The books perfumed the desk with dust and sweet paste. The light of a dozen candles warmed the leather-bound volumes and parchment scrolls, the codices and maps and fragile paper sewn together with twine. Geder’s stomach gurgled and shifted with the unaccustomed too-rich food of Emming’s feast, but he didn’t call for water or a cunning man. It would have meant talking to someone, and even ordering a servant to do his bidding was more energy than he could manage just now. He was ill, after all, whatever the cunning men said.
He sat on a large chair, the light spilling over his shoulder and onto the pages of a third-age history of Far Syramys by a likely mythical Dartinae poet who went by the name Stone.
Among the civilized lands, Far Syramys is a conjuration of the possible, the birthplace of soft dreams and harsh mysteries. What we hope and wish and spin from fantasy, we place there. In Far Syramys, we say, the women walk naked and unashamed through the parks, their sex available to any who ask. In Far Syramys, cunning men have deepened their arts until the cures for all diseases are known, though the price of cure is sometimes obscure and terrible. In Far Syramys, the forges make steel that will never lose its edge; the farms, pomegranates that will sustain a man for a week with only a handful of pips; the looms, cloth so fine and beautiful that the wearer of their silk will disappear from mortal sight.
Among the rough and uncivilized hills of the true Far Syramys, there are indeed great and hidden cities. There are indeed women and men of surpassing beauty. The Haunadam and Raushadam make their homes there, with bodies and minds as unlike the others of the thirteen races as an apple is from a walnut. But Far Syramys’s dreams of itself are nothing like our dreams of it, and the traveler who dares it should be warned of all that has happened there before.
Geder fell into the words like he was falling asleep. Or else waking up to some other life. He imagined himself in the court of the Grand Agha, sitting on the floor and drinking tea with poets and hunters. Or trekking through great caverns beneath Sai where the waters ran yellow and red, and drinking them was death. Or seeing the Uron Tortoise wandering the northern desert with a city of thousands riding unnoticed on its vast shell. He longed for it all, even as he knew that in practice, it would all be awkward, tiring, and uncomfortable if it was even real. But then it wasn’t really those places that left him empty and hungry and rich with need. It was the Geder Palliako who could take joy in them. That better version of himself who belonged there.

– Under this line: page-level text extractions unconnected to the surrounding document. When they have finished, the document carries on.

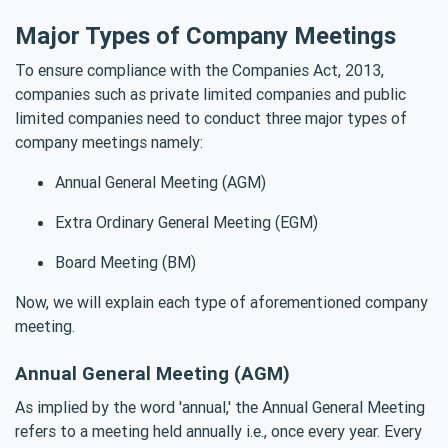
Major Types of Company Meetings
To ensure compliance with the Companies Act, 2013,
companies such as private limited companies and public
limited companies need to conduct three major types of
company meetings namely:
Annual General Meeting (AGM)
Extra Ordinary General Meeting (EGM)
Board Meeting (BM)
Now, we will explain each type of aforementioned company
meeting.
Annual General Meeting (AGM)
As implied by the word 'annual,' the Annual General Meeting
refers to a meeting held annually i.e., once every year. Every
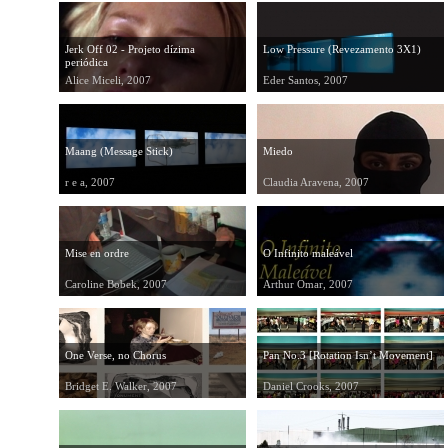
Jerk Off 02 - Projeto dízima
Low Pressure (Revezamento 3X1)
periódica
Alice Miceli, 2007
Eder Santos, 2007
Maang (Message Stick)
Miedo
r e a, 2007
Claudia Aravena, 2007
Mise en ordre
O Infinito maleável
Caroline Bobek, 2007
Arthur Omar, 2007
One Verse, no Chorus
Pan No.3 [Rotation Isn’t Movement]
Bridget E. Walker, 2007
Daniel Crooks, 2007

When the Kurtadam servant girl appeared at the door, her eyes wide and the pelt on her face twisted into a grimace by her anxiety, Geder was almost happy to be interrupted. Not quite, but almost.
“L-lord Regent? My lord?” she said, her voice high and piping.
“Yes?”
“I apologize, my lord, but there’s—” she choked on the words. Her hands balled in fists and she looked down, her mouth pressed tight. His heart went out to her. Poor thing was so sure she was going to be in trouble.
“It’s all right,” he said, his voice gentle. “I don’t bite. Least not often. What’s the issue?”
When she spoke, her voice was smoother, calmer. Still rich with fear, but not throttled by it. “The Baron of Watermarch has come, my lord. He asks your urgent presence.”
Geder closed the book and laid it aside. “Show him in, then,” he said. “And let this be a lesson to you… what was your name?”